§ **EXERCISE GOAL**: Using the material below, copy every line where "weights" appears.

§ **RECORDS PROVIDED**:
◇ ◇ ◇ ◇

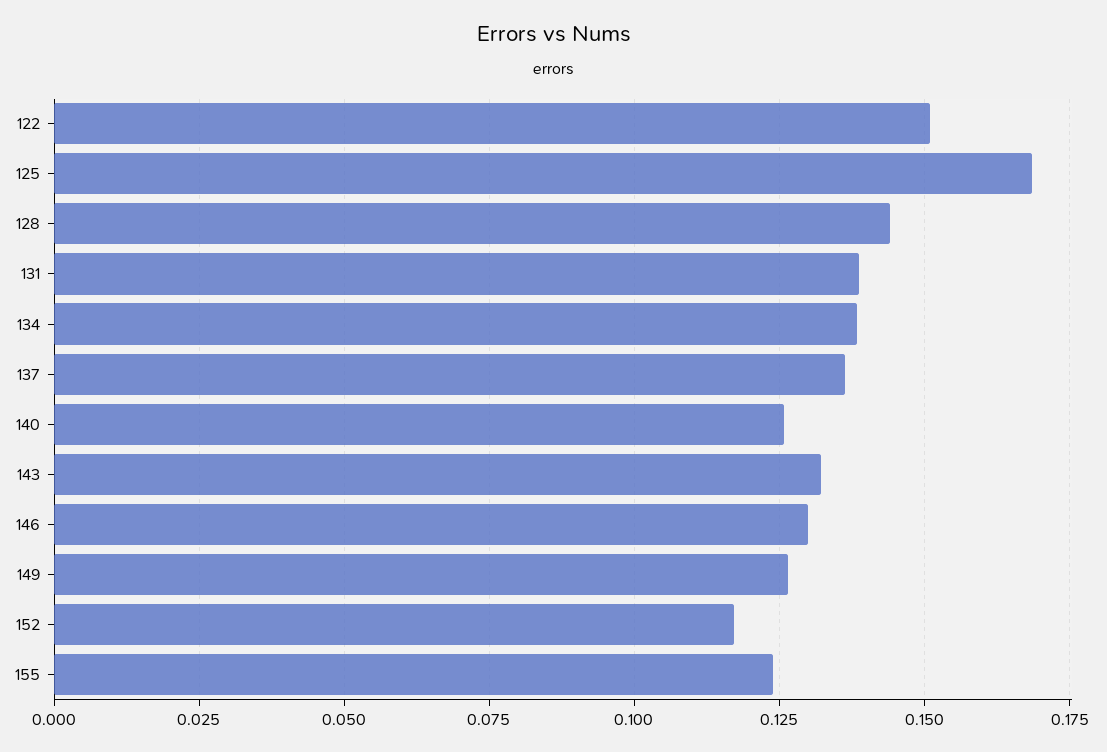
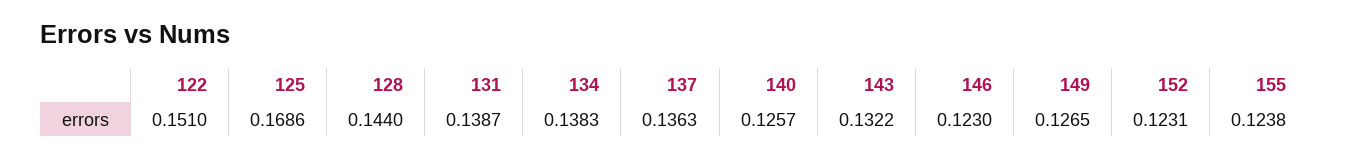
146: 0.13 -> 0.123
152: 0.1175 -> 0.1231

◇ ◇ ◇ ◇

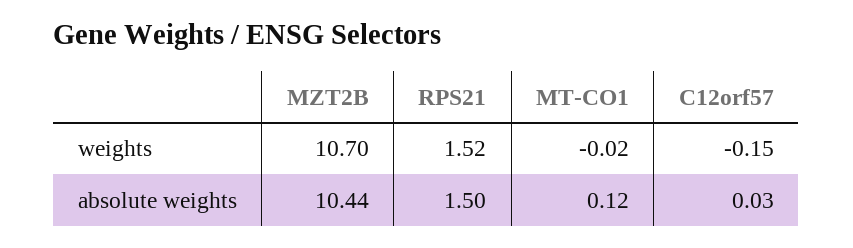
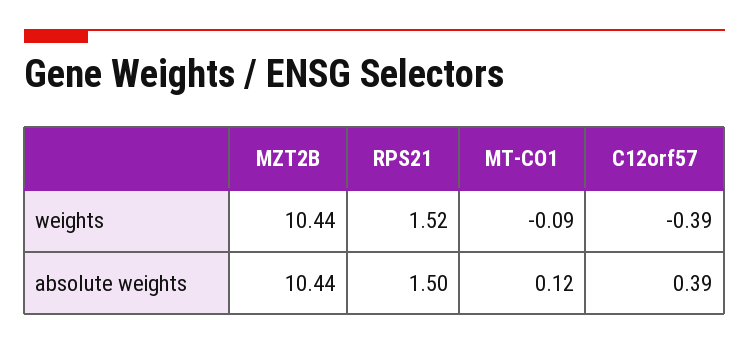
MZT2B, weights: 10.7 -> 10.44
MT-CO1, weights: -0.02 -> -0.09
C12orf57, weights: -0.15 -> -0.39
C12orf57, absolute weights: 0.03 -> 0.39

◇ ◇ ◇ ◇

§ **OUTPUT BELOW**:
MZT2B, weights: 10.7 -> 10.44
MT-CO1, weights: -0.02 -> -0.09
C12orf57, weights: -0.15 -> -0.39
C12orf57, absolute weights: 0.03 -> 0.39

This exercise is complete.